È una affermazione semplice e chiara, inequivocabile che mette una bella responsabilità sulle spalle dei cristiani e della comunità cristiane: voi siete il sale. Il sale ha molteplici significati ma soprattutto è indispensabile. Per dare sapore, per conservare, purificare ha bisogno della sua integrità. È strano il termine con cui Matteo indica la perdita delle capacità del sale: mōranthê da mōraìnō che significa essere stolto diventare folle, impazzire. Una parola che ritorna nel vangelo a proposito del costruttore di case sulla sabbia, dei giuramenti formali dei farisei, o delle ragazze che non provvedono all’olio nelle lampade. L’immagine del sale impazzito può sembrare assurda, irreale ma non distante dalla realtà specie quando la pratica religiosa diventa una alienazione dalla vita e dalla storia degli uomini. Non è raro trovarsi di fronte a forme di autoreferenzialità, di compiacimento della esperienza religiosa, della partecipazione rituale come appagante di noi stessi, come sale a cui si aggiunge sale, inutile accumulo finché rimane nel barattolo. Il sale “divenuto pazzo” esprime nitidamente la contraddittorietà di una vita cristiana incapace di testimonianza, che priva la “terra” (il mondo) di ciò che gli è necessario come il sale è indispensabile e insostituibile nell’alimentazione quotidiana.

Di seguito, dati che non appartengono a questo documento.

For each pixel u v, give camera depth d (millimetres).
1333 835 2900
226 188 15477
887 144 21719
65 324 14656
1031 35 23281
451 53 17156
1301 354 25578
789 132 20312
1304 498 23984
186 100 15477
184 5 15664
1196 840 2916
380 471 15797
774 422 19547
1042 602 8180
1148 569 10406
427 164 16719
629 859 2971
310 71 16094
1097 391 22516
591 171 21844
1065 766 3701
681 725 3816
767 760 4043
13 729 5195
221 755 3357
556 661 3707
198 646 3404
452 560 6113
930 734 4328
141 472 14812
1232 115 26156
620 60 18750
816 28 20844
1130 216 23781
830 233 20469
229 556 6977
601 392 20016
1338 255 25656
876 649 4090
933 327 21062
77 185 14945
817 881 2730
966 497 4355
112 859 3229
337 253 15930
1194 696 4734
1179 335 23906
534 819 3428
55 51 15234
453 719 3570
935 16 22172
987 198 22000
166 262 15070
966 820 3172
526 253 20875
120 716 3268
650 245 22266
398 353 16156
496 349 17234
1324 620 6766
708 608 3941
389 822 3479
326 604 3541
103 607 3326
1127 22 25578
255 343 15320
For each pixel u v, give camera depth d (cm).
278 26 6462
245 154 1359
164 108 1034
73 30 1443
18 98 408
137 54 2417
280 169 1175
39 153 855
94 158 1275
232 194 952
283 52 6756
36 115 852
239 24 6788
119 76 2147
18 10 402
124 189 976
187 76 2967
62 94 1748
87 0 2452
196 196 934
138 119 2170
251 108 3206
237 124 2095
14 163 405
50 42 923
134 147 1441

In alcuni si nota una cura ostentata della liturgia, della dottrina e del prestigio della Chiesa (…) In tutti i casi, è priva del sigillo di Cristo incarnato, crocifisso e risuscitato, si rinchiude in gruppi di élite, non va realmente in cerca dei lontani né delle immense moltitudini assetate di Cristo. Non c’è più fervore evangelico, ma il godimento spurio di un autocompiacimento egocentrico” (EG 95).

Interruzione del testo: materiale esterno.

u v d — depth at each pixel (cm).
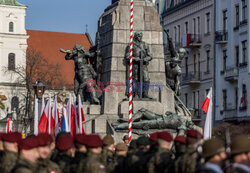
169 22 9375
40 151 1443
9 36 12350
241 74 7462
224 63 7962
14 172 1284
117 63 2975
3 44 12312
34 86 3781
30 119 5775
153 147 1556
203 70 8425
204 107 2550
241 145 1205
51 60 12588
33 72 9406
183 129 2809
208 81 8288
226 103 7850
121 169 1616
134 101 2916
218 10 8038
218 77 8025
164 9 9625
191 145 1389
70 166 1523
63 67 12538
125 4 3064
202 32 8462
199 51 8531
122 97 2945
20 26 12450
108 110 2916
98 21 3203
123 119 2830
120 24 3019
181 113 3075
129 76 2956
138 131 2827
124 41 3006
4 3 12369
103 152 1814
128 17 3042
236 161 1205
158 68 3036
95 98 2984
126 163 1555
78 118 2575
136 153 1625
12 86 12031
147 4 3086
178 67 3133
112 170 1720
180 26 9056
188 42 8550
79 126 2545
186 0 8850
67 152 1580
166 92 3017
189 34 8569
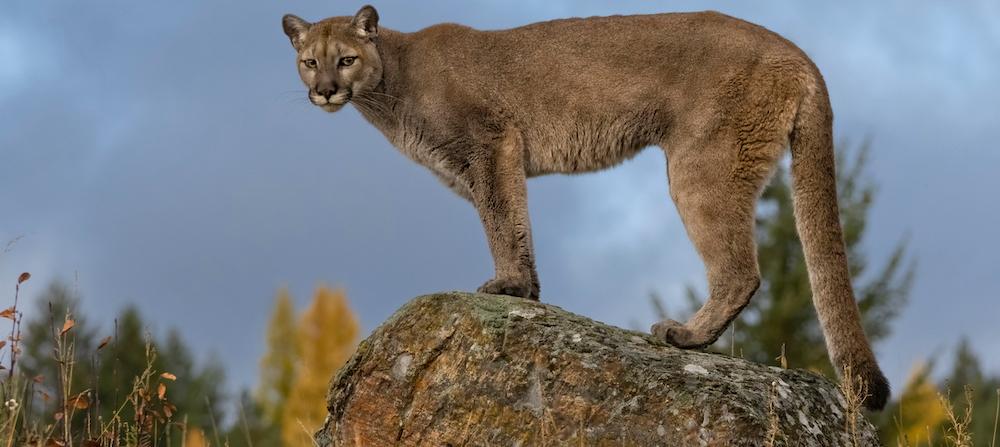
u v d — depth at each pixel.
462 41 17.14
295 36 18.20
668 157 15.64
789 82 15.02
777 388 12.26
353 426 13.27
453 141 16.89
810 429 12.04
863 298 27.20
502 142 16.64
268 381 37.00
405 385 13.05
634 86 15.84
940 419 23.80
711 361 12.78
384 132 17.78
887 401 14.02
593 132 16.25
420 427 12.80
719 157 15.10
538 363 12.49
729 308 14.87
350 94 17.36
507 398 12.47
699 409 11.71
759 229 27.36
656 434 11.77
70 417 13.06
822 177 14.91
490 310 13.04
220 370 36.03
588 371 12.30
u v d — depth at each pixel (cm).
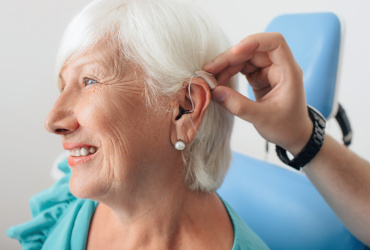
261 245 64
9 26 128
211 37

Voi siete la luce del mondo

Compito della comunità è essere luce del mondo con due preoccupazioni: avere un orizzonte universale e avere dentro di sé questa stessa luce. Non siamo una comunità di perfetti, di iniziati, di puri tali da “possedere” la luce divina, piuttosto una comunità di poveri uomini raggiunti dalla Parola di Dio e rivestiti del suo splendore. La città che sta sopra il monte non può restare nascosta come una comunità cristiana edificata sul monte delle Beatitudini. Non possiamo soffocare la luce di quella Parola mettendola sotto il secchio delle nostre precomprensioni, o togliere ossigeno alla sua fiamma con le nostre prospettive mondane, né abbassarla alle nostre speranze limitate.
Se “nessuno può esigere da noi che releghiamo la religione alla segreta intimità delle persone, senza alcuna influenza sulla vita sociale e nazionale, senza preoccuparci per la salute delle istituzioni della società civile, senza esprimersi sugli avvenimenti che interessano i cittadini” (EG 183) è anche vero che le comunità cristiane devono essere all’altezza di questo compito lasciando che la Parola illumini la propria fede.
Una fede autentica – che non è mai comoda e individualista – implica sempre un profondo desiderio di cambiare il mondo, di trasmettere valori, di lasciare qualcosa di migliore dopo il nostro passaggio sulla terra. Amiamo questo magnifico pianeta dove Dio ci ha posto, e amiamo l’umanità che lo abita, con tutti i suoi drammi e le sue stanchezze, con i suoi aneliti e le sue speranze, con i suoi valori e le sue fragilità” (EG183).